Mind The Gap- The Widening, Worsening Pay Gap Between the CEO and the American Worker

According to the Institute for Policy Studies (www.ips-dc.org) which has been tracking executive pay since 1994, there's a widening compensation gap between U.S. CEOs and American workers, and there's no end in sight.

In a brief article on the topic by Yahoo!'s Heesun Wee, the average ratio between salaries for CEOs and the American worker in 2007 was 344 to one.  This figure dipped slightly last year, 2008, to 319 to one.  But according to the Institute, this figure is set to rise, which, according to IPS's director John Cavanagh is "really worrisome."

"If nothing is done -- if the federal government does nothing this fall in terms of CEO pay, the ratio will likely go up this year and there will be huge stock option gains by the CEOs of some of the worst-run companies," Cavanagh proclaims. 

The topic of CEO pay in Washington may not currently be on the front burner, as the markets have rallied and political focus has shifted toward healthcare reform.

Cavanagh supports the pay chasm as a critical issue, the gap is "still very, very high" higher than most other countries "decent and in sync with democracy."  (His words, not mine).  He proclaims that if you go back a generation in America, on average, the CEO to worker pay gap was about 30 to one. 

According to another article published by the IPS- for various reasons, beyond the harsh statistics, a few bills in Congress (buried somewhere, for sure) may hold a hint for things to come. 
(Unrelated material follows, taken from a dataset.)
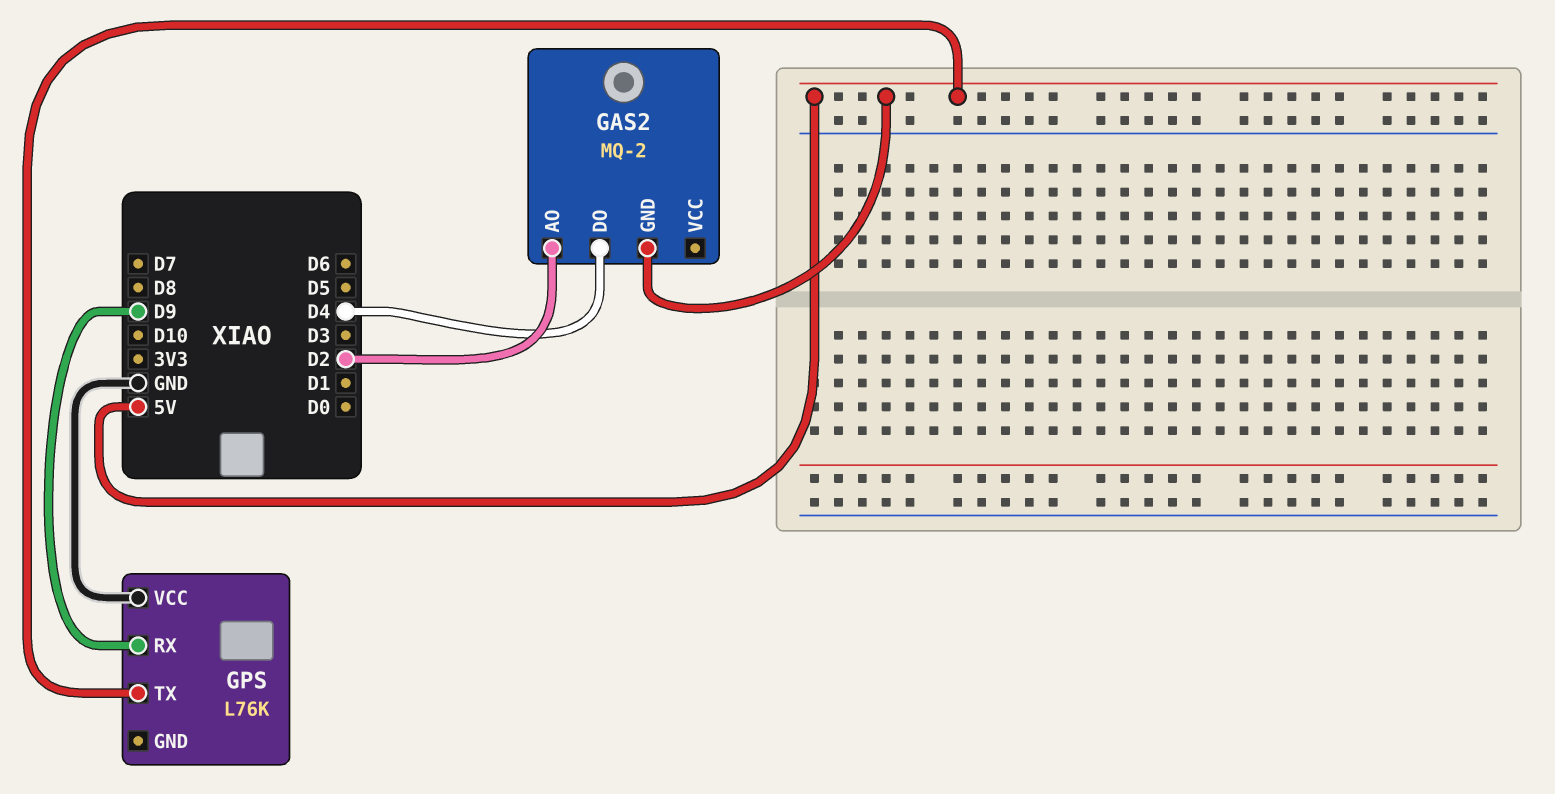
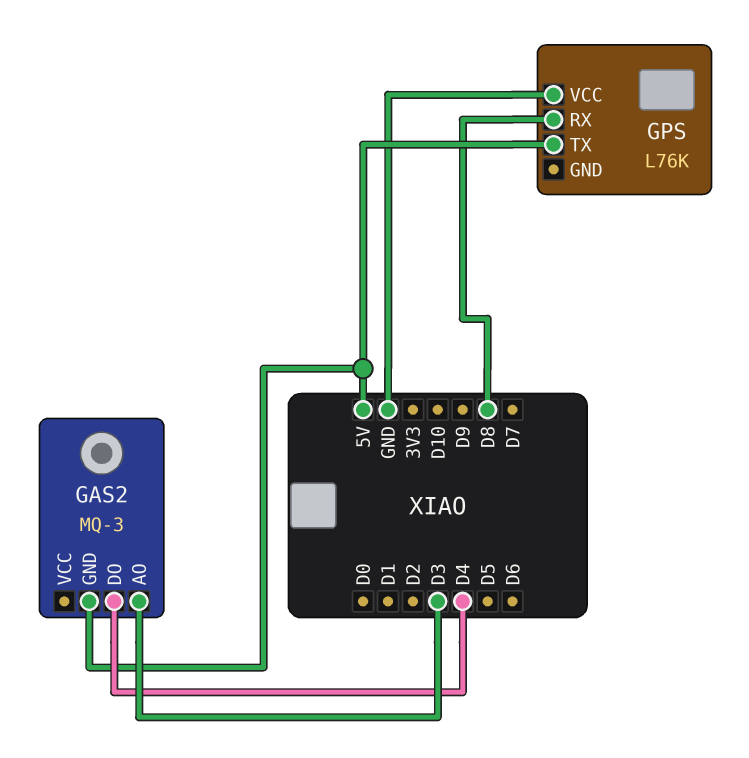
GAS2: MQ-2 -> MQ-3
GAS2 pin AO: D2 -> D3
GPS pin RX: D9 -> D8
One such bill, sponsored by Rep. Jan Schakowsky of Illinois "would extend tax breaks and federal contracting preferences to companies that meet benchmarks for good corporate behavior."  Okay, so what?  But one of the said "benchmarks" is not paying any executive more than 100 times the wage that goes to the company's lowest-paid worker.  Legislations' message to Corporate America- if you overpay your CEO- you're not getting taxpayer dollars.

So if you aspire to become CEO one day.  You may only make 100-times your current salary and not 300. 

What can I say- climbing to the top is not what it used to be.